## What the exercise asks
Pick up the winter weather safety column after its last sentence and continue it.

## Selected passage

Athletic Training Column

Winter weather safety tips

By Jenn Mroz | Jan 09, 2014

Old Man Winter is starting to set in and he’s bringing with him ice, snow and a bitter-cold wind.  While it would be ideal to stay snuggled under a warm blanket with a cup of hot chocolate until spring, we all have to leave the house at some point.  Today’s article will offer some helpful tips for completing some necessary tasks while avoiding injury.
I grew up in northeastern Pennsylvania and briefly lived in Michigan during graduate school, so I like to think I know about snow.  But having lived in western North Carolina for the past 11 years, I’ve come to appreciate the “mild” winters here, and to realize that the winter weather in this part of the country has its own unique safety risks.  
Ice (especially when hidden under a thin layer of snow) is very treacherous to drivers and pedestrians alike.  It reminds me of working with an ice hockey team and having to go out onto the ice to tend to injured players.  I was so afraid of slipping and falling and needing medical services myself.
The first few times, one of my athletes or an official escorted me out.  Then I got the hang of shuffling my feet instead of trying to walk normally.  Bending my knees and lowering my center of gravity a little also helped with providing more stability.  These same tips can be helpful when crossing an icy parking lot or sidewalk.
I think I shoveled more snow in the two years I lived in Michigan than the rest of my life combined.  Lake-effect snow is not a myth!  I always started out enthusiastically, picking up full-shovel scoops and flinging the snow as far out of the way as I could.  But my muscles and my lungs tired quickly.  
I could feel one side of my back tightening up.  Only then did I remember proper mechanics.  When shoveling snow, take smaller scoops and toss it across a shorter distance.  Use your leg muscles, not your back, to lift the shovel.  Alternate which side of the body you use so that you’re not overworking one side.  I’ve found that when I use these tips, I actually get the snow removed faster, I enjoy it more, and I don’t feel sore afterwards.
During the summer months, we worry about the heat index.  The winter equivalent is called the wind chill factor.  The air temperature may be 20 degrees, but add wind to the conditions and the actual temperature may really feel like 5 degrees.  Proper attire can make outdoor activities much more enjoyable as well as safer.
Hypothermia and frostbite are preventable conditions.  Hypothermia is a condition where the body temperature drops below 95 degrees.  The body’s normal vital functions start to slow, and if not treated immediately, death can occur.  Symptoms include uncontrollable shivering, confusion, pale skin, glassy eyes, and lack of coordination.  It is important to bring the body’s temperature up as quickly as possible.

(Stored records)
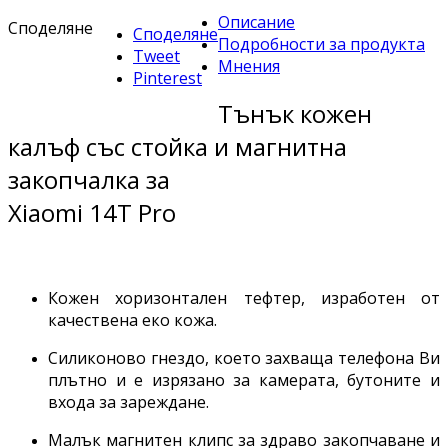
Описание
Споделяне
Споделяне
Подробности за продукта
Tweet
Мнения
Pinterest
Тънък кожен
калъф със стойка и магнитна
закопчалка за
Xiaomi 14T Pro
Кожен хоризонтален тефтер, изработен от
качествена еко кожа.
Силиконово гнездо, което захваща телефона Ви
плътно и е изрязано за камерата, бутоните и
входа за зареждане.
Малък магнитен клипс за здраво закопчаване и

## Output for this task
Removing the individual from the cold, adding additional clothing or blankets, using a hot water bottle on their trunk, or giving them a warm beverage to drink will help.  Since hypothermia is a life-threatening condition, contacting Emergency Services is also advised.
To prevent hypothermia, it’s better to be overdressed than underdressed.  Layering your clothing is important.  Not only can you add and remove layers as needed, but the layers actually insulate your body with warm air.  The trapped air in between each layer is warmed from your own body as it gives off heat, and in turn, helps keep your body temperature warm.  Since more than 50 percent of body heat escapes through your head and neck, wearing a hat and scarf is essential.
Frostbite causes tissue damage to your extremities, such as your fingers and toes, ears and nose.  It can also occur to the rest of your face or other exposed skin in extreme temperatures and wind.  Ice crystals form within the tissue.  In addition to numbness, frostbite also gives the skin a waxy appearance.  More severe cases develop blisters and can lead to permanent nerve damage or gangrene.  Keeping the skin covered during bitter wind chill conditions can prevent this.
If frostbite is suspected, it is important to re-warm the body part, but carefully.  Do not rub the affected area because this will cause more damage.  Use your own body heat (like placing your hands under your armpits) or wrap up in blankets and allow the tissue to re-warm gradually.  Seek further medical help to prevent permanent damage.
Just because the temperature is dropping, it doesn’t have to lead to hibernation.  With the proper precautions, being active in the outdoors during the winter months can be safe and enjoyable.